Given problem 1
Decide whether each statement below agrees with the text on launching a customer loyalty program. For each, answer yes or no and quote the words of the text that settle it.
(a) The start-up stage of the program lifecycle is typically considered the first year after roll-out.
(b) According to Sims, retention figures are the top priority at this stage.
(c) Enrollment should be offered only through the mobile app.
Given problem 2
Copy the passage of the loyalty program text from "During the first" up to and including "Nordstrom and Proactiv.".
Given problem 3
Carry on the text on launching a customer loyalty program, picking up after its final sentence.

Document section
------
At this point, you’ve done all the appropriate planning to develop a new customer loyalty program. You’ve won buy-in from the C-suite, and you’ve designed a basic value proposition that fits your brand and your customer base. You feel ready to take the next steps to roll out your program.

Start-Up Loyalty Program Objectives

During this stage of the loyalty program lifecycle — which we typically consider the first year after roll-out — your primary goals will be threefold:

  1. Generate awareness of the program, as well as customer interest and excitement
  2. Grow customer enrollment and active participation to drive shopping frequency and spend
  3. Gather foundational customer data, typically transaction-based, such as what, when and how members are purchasing, and how much they’re spending with you

Start-Up Loyalty Program Challenges and Solutions

During the first 12 months of rolling out your loyalty program, you may find that enrollment and participation aren’t what you hoped. Causes for lackluster performance include internal disconnects, customer confusion and technology issues. These tactics will help you overcome each obstacle.

Disconnects. “If you didn’t engage internal stakeholders from all departments when planning your loyalty program, you need to bring them on-board ASAP,” says Dave Sims, a retail loyalty expert with extensive experience working with such brands as DSW, Toys R Us, Nordstrom and Proactiv.

Make sure that stakeholders understand the program objectives, each department’s critical role, and how the program will benefit both the company and your customers. Also make sure everyone agrees on the metrics you want to track. At this stage, says Sims, enrollment figures are a top priority. And, as the program gains steam, he notes it’s important to stay connected and maintain support by sharing results.

Complexity. Overly complicated programs or value propositions lead to customer confusion over how to join, how to earn and how to use rewards. That reduces enrollment and participation. Make sure the enrollment process is simple, fast and available via multiple channels, such as in-person with an associate, online and through your mobile app.

Make sure your benefits are optimized for your customer base so that members want to earn them and will change their shopping behavior to do it.

Generate awareness and enrollment with a well-planned marketing and communications campaign that clearly convey your program’s value proposition. Emphasize what’s in it for members and provide a clear explanation of how to participate. Continue engagement by communicating regularly with new members, such as with status updates, exclusive offers and members-only content delivered via email, SMS and a program microsite.

Make sure you also train associates on how to introduce and promote the program, as well as how to interact with enrolled members. Offering incentives and allowing program participation can help turn associates into program ambassadors.
------
Rows from a data source
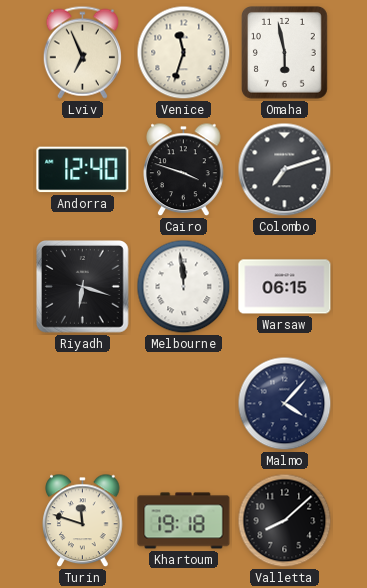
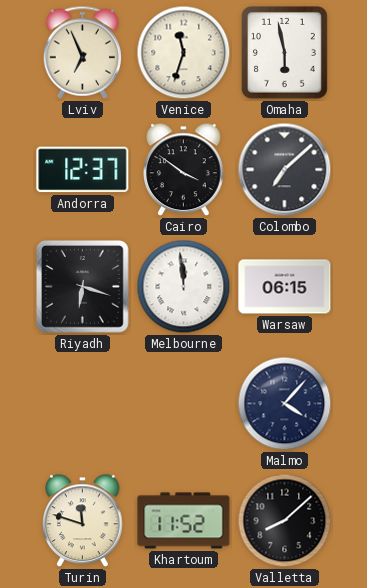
Andorra: 12:40 -> 12:37
Cairo: 3:48 -> 3:51
Colombo: 7:12 -> 7:08
Khartoum: 19:18 -> 11:52
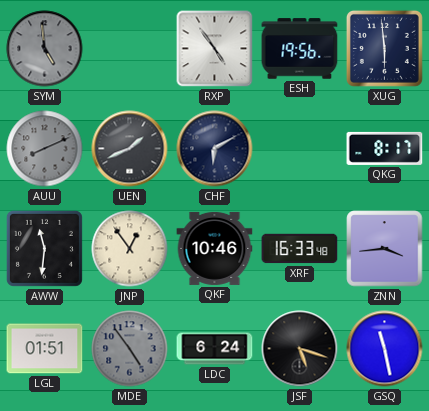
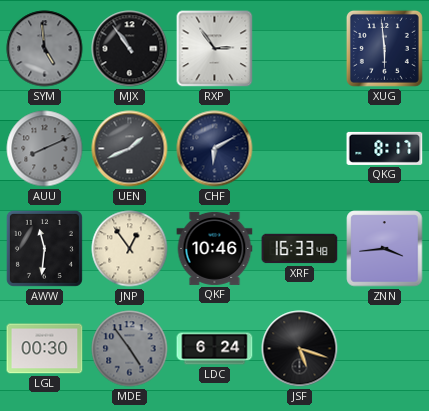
MJX: none -> 10:54
RXP: 4:54 -> 2:54
ESH: 19:56 -> none
LGL: 01:51 -> 00:30
GSQ: 11:28 -> none
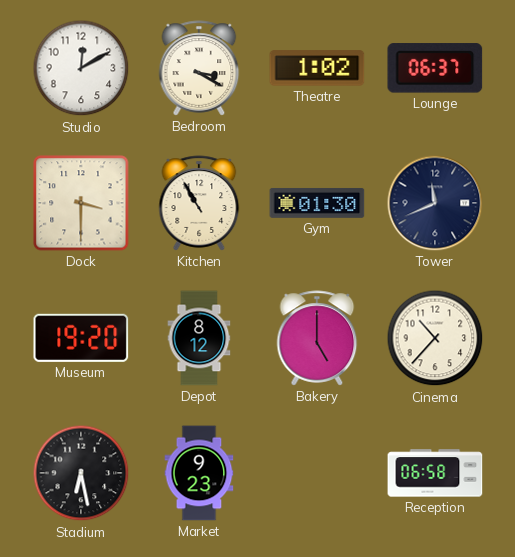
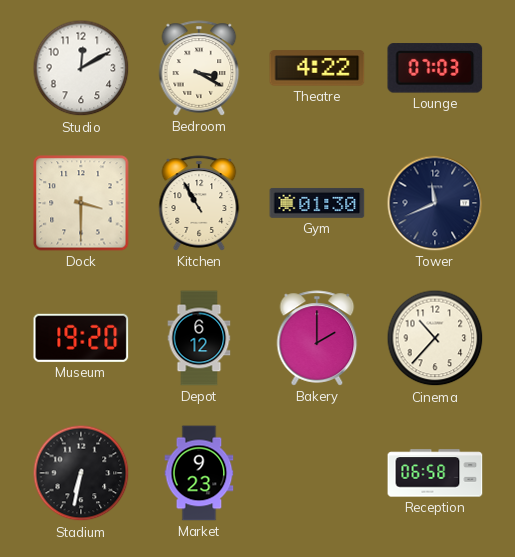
Theatre: 1:02 -> 4:22
Lounge: 06:37 -> 07:03
Depot: 8:12 -> 6:12
Bakery: 5:00 -> 2:00
Stadium: 6:28 -> 6:32
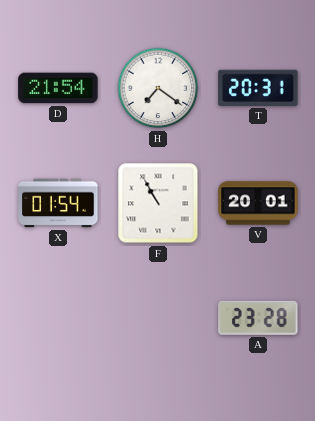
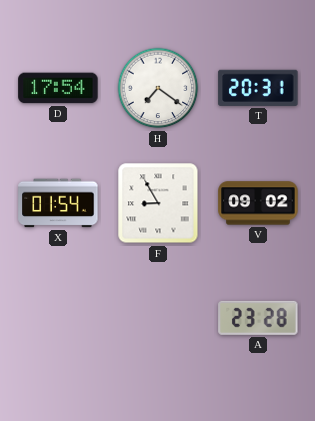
D: 21:54 -> 17:54
F: 10:55 -> 8:55
V: 20:01 -> 09:02
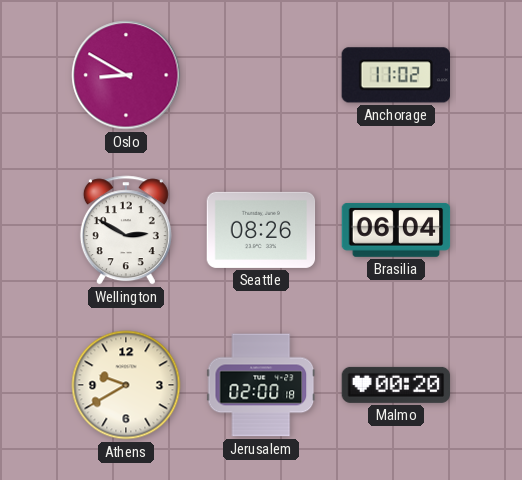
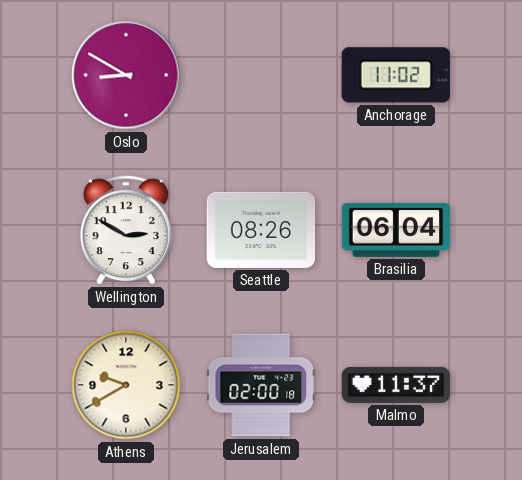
Malmo: 00:20 -> 11:37
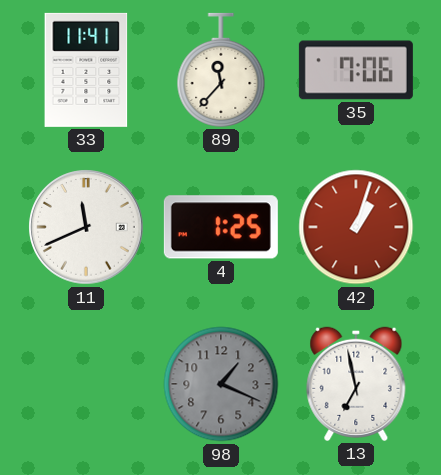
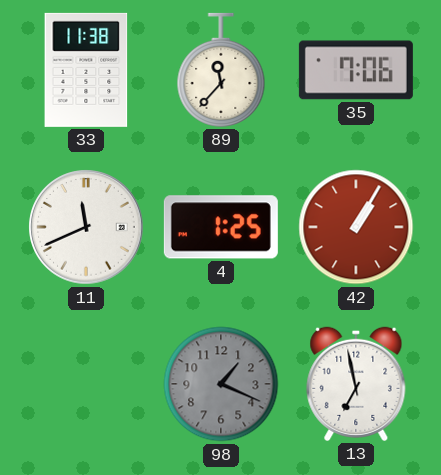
33: 11:41 -> 11:38
42: 1:03 -> 1:05
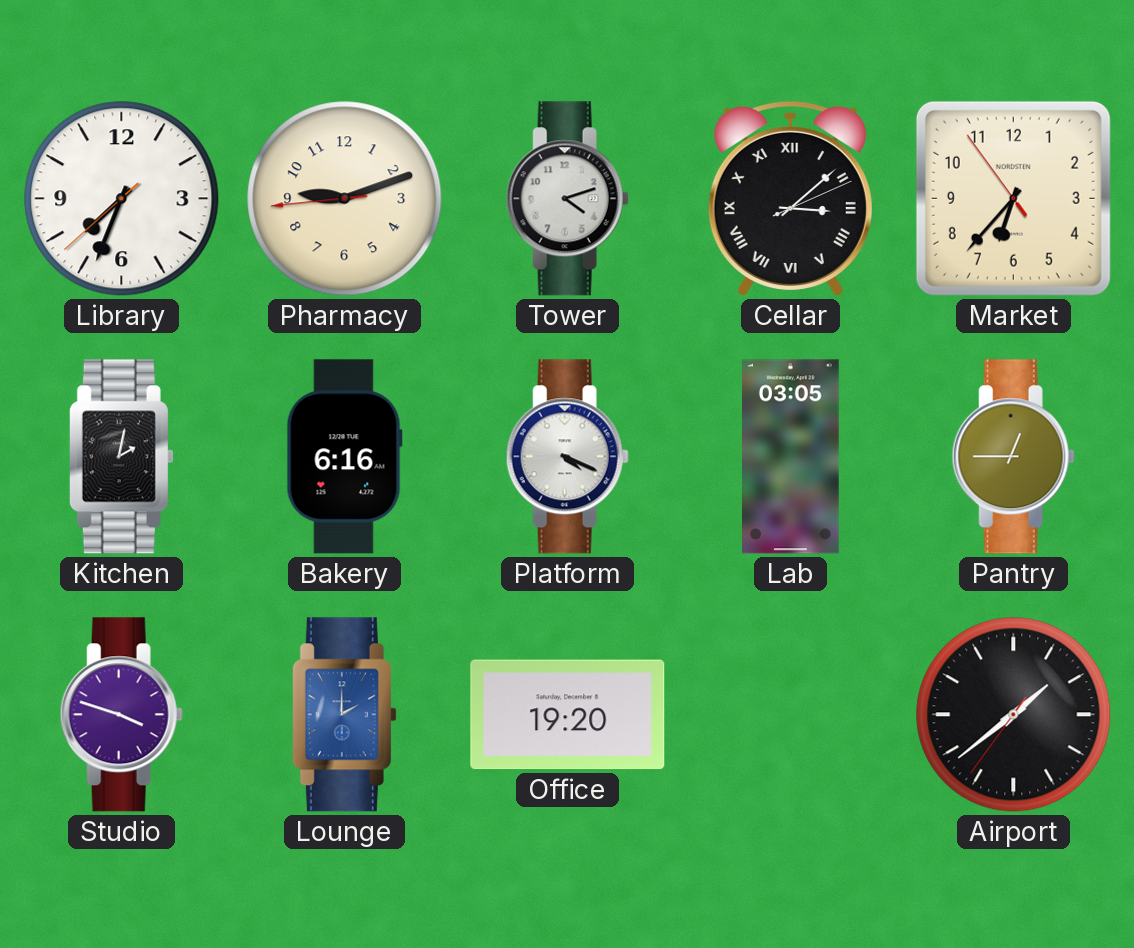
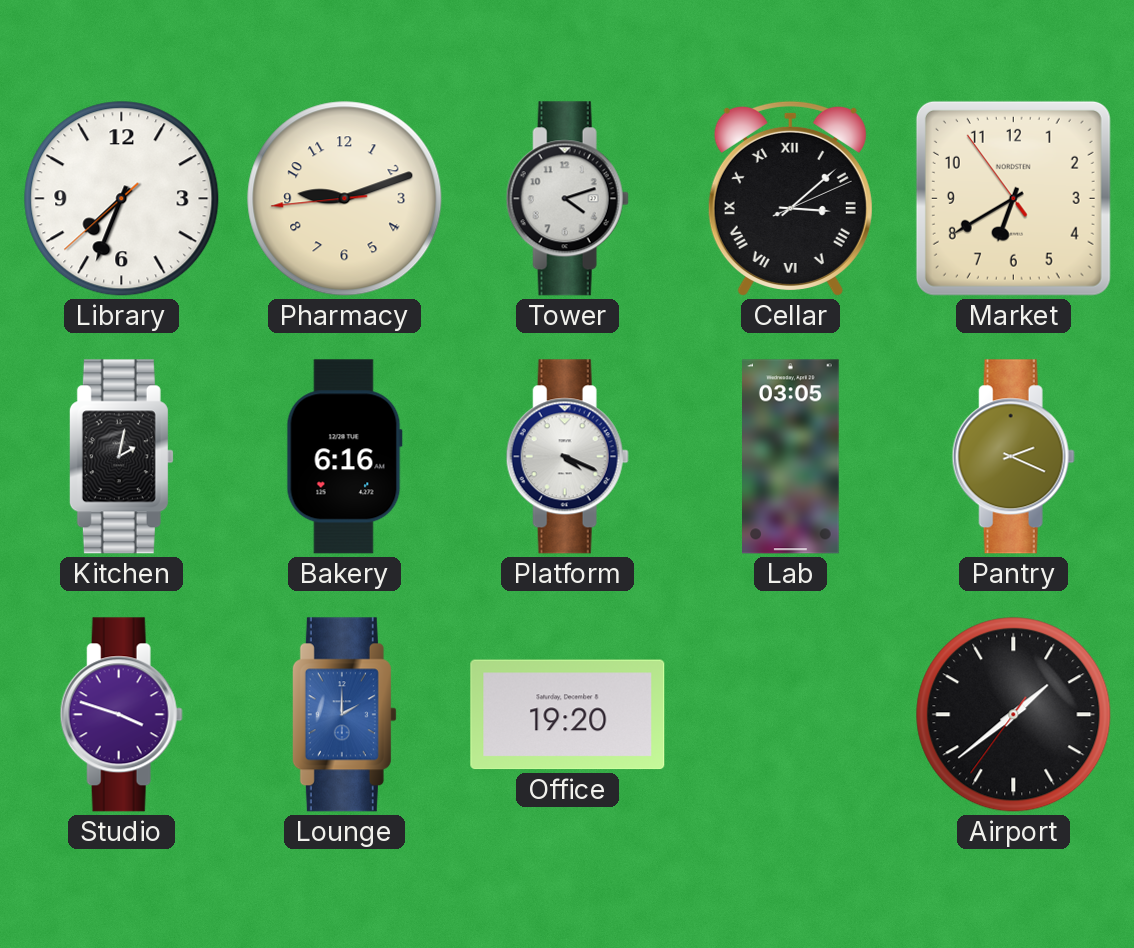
Market: 6:36 -> 6:39
Pantry: 12:45 -> 2:19
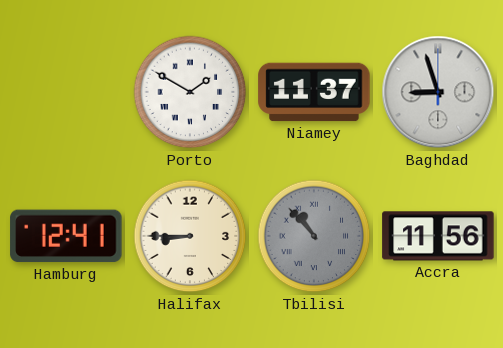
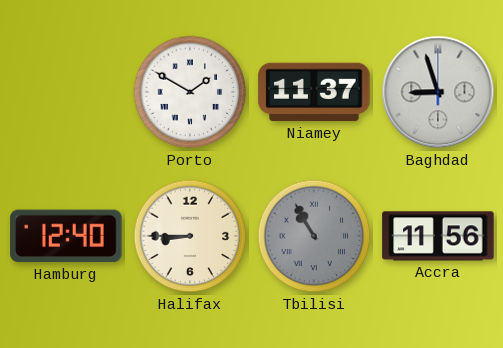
------
Exercise output 1
(a) Yes: "which we typically consider the first year after roll-out"
(b) No: "At this stage, says Sims, enrollment figures are a top priority."
(c) No: "available via multiple channels, such as in-person with an associate, online and through your mobile app"

Exercise output 2
During the first 12 months of rolling out your loyalty program, you may find that enrollment and participation aren’t what you hoped. Causes for lackluster performance include internal disconnects, customer confusion and technology issues. These tactics will help you overcome each obstacle.

Disconnects. “If you didn’t engage internal stakeholders from all departments when planning your loyalty program, you need to bring them on-board ASAP,” says Dave Sims, a retail loyalty expert with extensive experience working with such brands as DSW, Toys R Us, Nordstrom and Proactiv.

Exercise output 3
Technology issues. Legacy systems often present problems, such as functionality roadblocks. They may also create data siloes, preventing you from combining and analyzing data from different areas, or preventing personalization. The best defense is a good offense: Involve your IT team early and often as you plan and implement your loyalty program. Work with them to develop and test use cases, and to help you understand what existing tech is capable of — and what it can’t do. Otherwise, you can end up promising things that IT can’t deliver — and end up with disgruntled members.

Loyalty Program Lifecycle Stage 2: Established

After a few years, you’ve hopefully had success meeting your loyalty program objectives. Customers have been joining, members have been actively participating and you’re beginning to see signs of brand affinity building because of the program. But don’t be surprised (or alarmed) if you see performance start to taper off.

Established Loyalty Program Objectives

If you begin to see enrollment and participation drop, your primary goals will be to revitalize your loyalty program, reignite customer interest and rebuild member engagement.

Established Loyalty Program Challenges and Solutions

It’s common at this stage of the loyalty program lifecycle for customers to lose that initial flush of excitement about the program and rewards. Customer interest flattens, members are less driven to earn rewards, and the program, benefits or value proposition may begin to feel stale. In short, what once worked isn’t working now — but these tactics can help bring back that loving feeling (and refuel performance).

The value proposition is limiting. Many loyalty program lifecycles start by offering points or rewards based only on transactions — spend $X and get Y. You can spark more participation by rewarding non-transaction behaviors, such as posting a review to your website, interacting with your social media or downloading an asset (like a fashion look book).

Benefits are stale. Take time to evaluate your existing benefits and consider how you can ramp them up. This might mean adding or replacing benefits — making sure to optimize your mix of hard and soft rewards. Or it might mean adding tiers so that more valuable members earn more perks, creating aspirational momentum and spurring behavior change as members seek to gain a higher tier.

Messaging and offers are generic. Drive greater member engagement with personalized promotions and communications. To do this, you’ll ideally collect behavioral data to bolster existing transactional data. With better insight on who members are and how they engage with you, you can segment your membership and develop targeted offers and messages that resonate more strongly with individual members.

Program awareness has fallen. Refreshing your loyalty program presents a perfect opportunity to field a new loyalty program promotional campaign announcing the exciting updates. Also make it a point to update associate training on the loyalty program changes and possibly revamp incentives for getting customers to join.

Stakeholders have lost faith. Sims adds that, even though your program has been around a few years and had initial internal approval, “that doesn’t really mean everyone is a believer. You have to always be selling the program internally.” So be sure to schedule regular check-ins to let the C-suite know how the loyalty program is doing — and, since key metrics change over time, make sure everyone agrees on which metrics matter right now. For an established program, says Sims, that generally means tracking reward redemption and comparing membership sales to overall sales penetration.

Loyalty Program Lifecycle Stage 3: Mature

You’ve had a customer loyalty program now for five years or more. You’ve been through at least one program refresh. Things are good. But could they be better? Short answer, yes — there’s almost always room for improvement.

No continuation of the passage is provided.